Coastal Engineering Technical Note IV-15
Rev. September 1999
Formulation of Sediment Budgets
at Inlets
by Julie Dean Rosati and Nicholas C. Kraus
PURPOSE: The Coastal Engineering Technical Note (CETN) herein discusses the steps
required for developing a sediment budget in coastal reaches that include inlets. The types of
data sets and analysis procedures useful in formulating sediment budgets are addressed, as well
as a methodology for incorporation of both quantitative and qualitative data. A sediment-budget
methodology for inlets and adjacent beaches is presented, and its application is illustrated
through an example. This (September 1999) revision supercedes the previous CETN and
contains recent developments from the Coastal Inlets Research Program. The revision expands
the methodology for formulating sediment budgets along coasts that include inlets, and
additional notation and terminology are introduced.
BACKGROUND: Sediment budgets for inlets and adjacent beaches provide a conceptual and
quantitative model of sediment-transport magnitudes and pathways for a given time period.
Sediment budgets are a framework for understanding a complex inlet and coastal system,
whether in its natural or engineered condition. Often, the natural condition is studied to gain
background information necessary for evaluating the inlet and adjacent beach response to coastal
engineering projects (see Komar 1996, 1998) for an overview of concepts and applications).

Dataset content ::
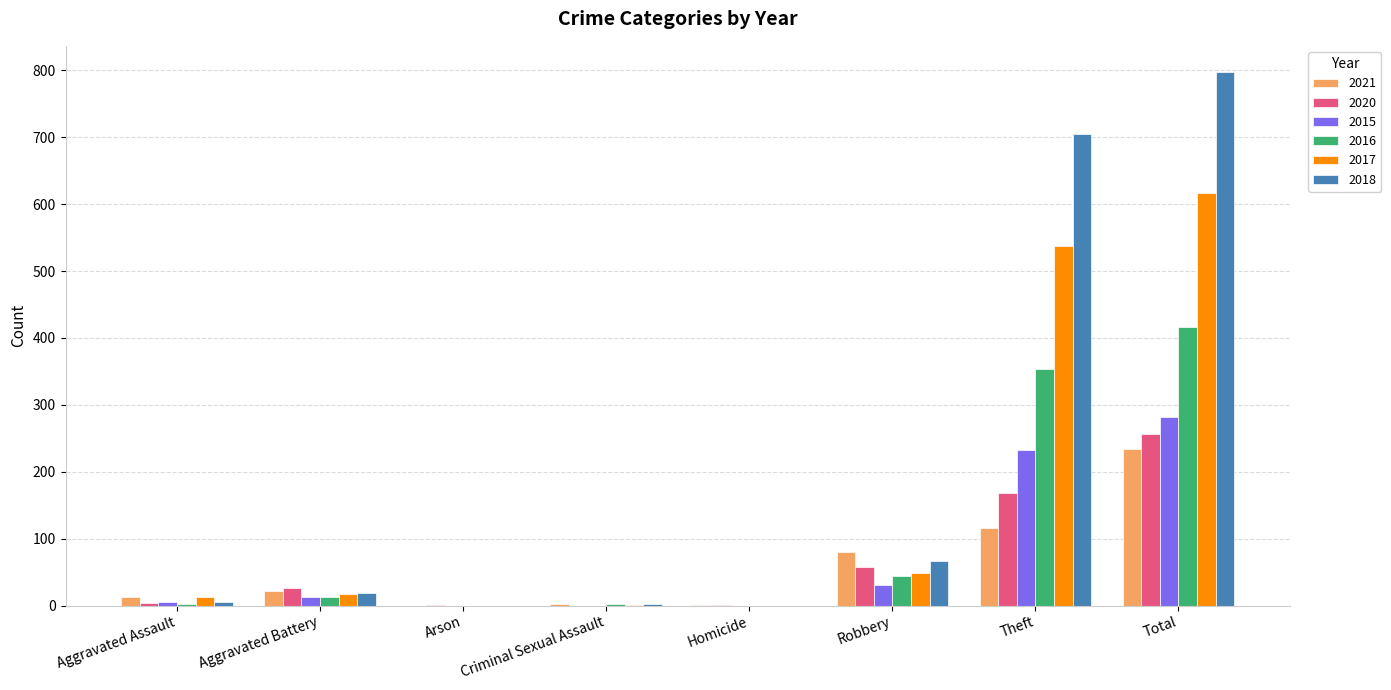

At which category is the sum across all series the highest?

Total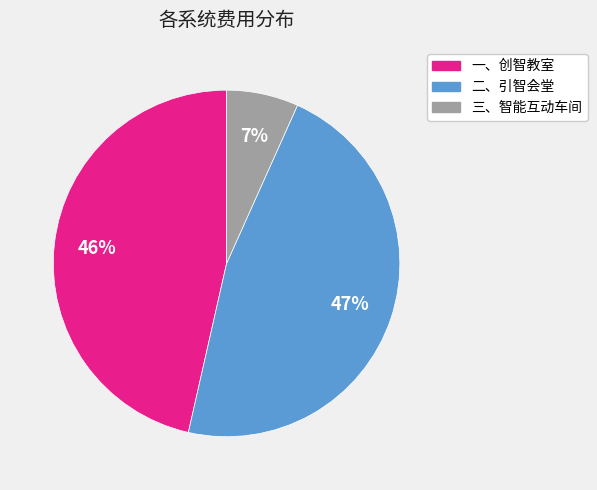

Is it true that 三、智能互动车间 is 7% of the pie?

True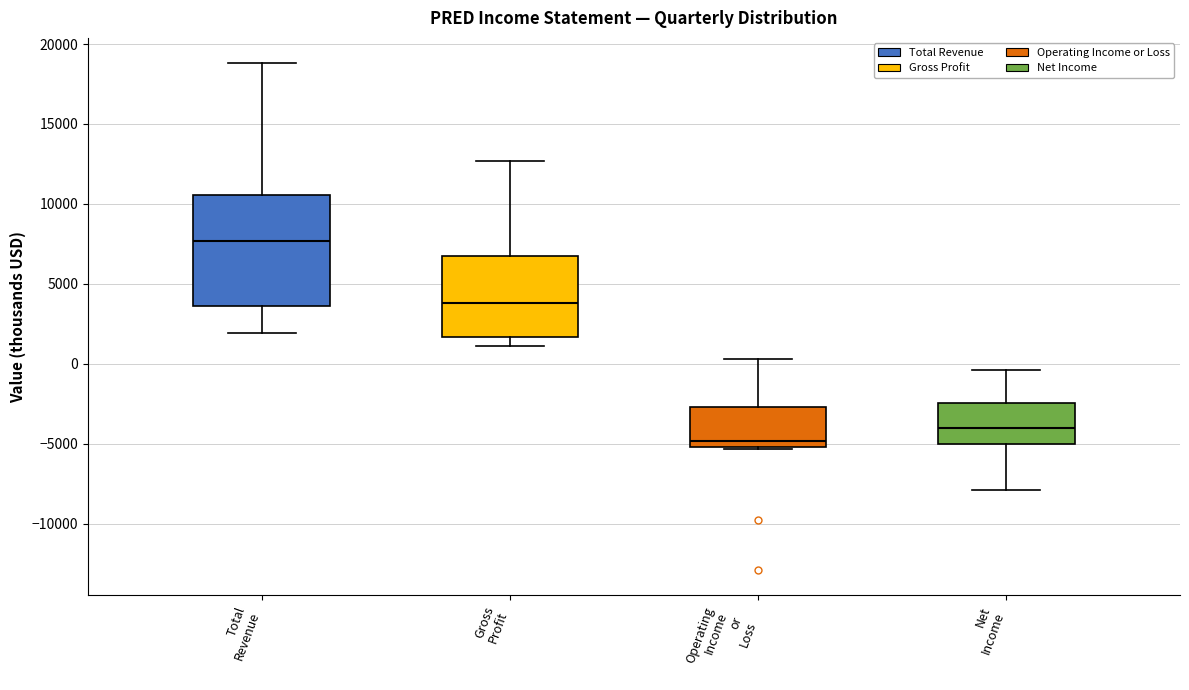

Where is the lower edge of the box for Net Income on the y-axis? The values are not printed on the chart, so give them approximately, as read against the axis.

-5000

Exercise 1 :: Condense the paragraph of the technical note beginning "PURPOSE: The Coastal Engineering Technical Note" into a short bulleted list that keeps its main facts.
Exercise 2 :: Reproduce word for word the part of the technical note that opens with the words containing "Sediment budgets are a framework" and closes with "concepts and applications).".
Answer using only the technical note.

Response box 1 ::
- Sets out the steps for developing a sediment budget in coastal reaches that include inlets.
- Covers the types of data sets and analysis procedures useful in formulating sediment budgets, along with a methodology for incorporating both quantitative and qualitative data.
- Presents a sediment-budget methodology for inlets and adjacent beaches and illustrates it through an example.
- The September 1999 revision replaces the previous CETN and contains recent developments from the Coastal Inlets Research Program.
- The revision expands the methodology for coasts that include inlets and introduces additional notation and terminology.

Response box 2 ::
Sediment budgets are a framework for understanding a complex inlet and coastal system,
whether in its natural or engineered condition. Often, the natural condition is studied to gain
background information necessary for evaluating the inlet and adjacent beach response to coastal
engineering projects (see Komar 1996, 1998) for an overview of concepts and applications).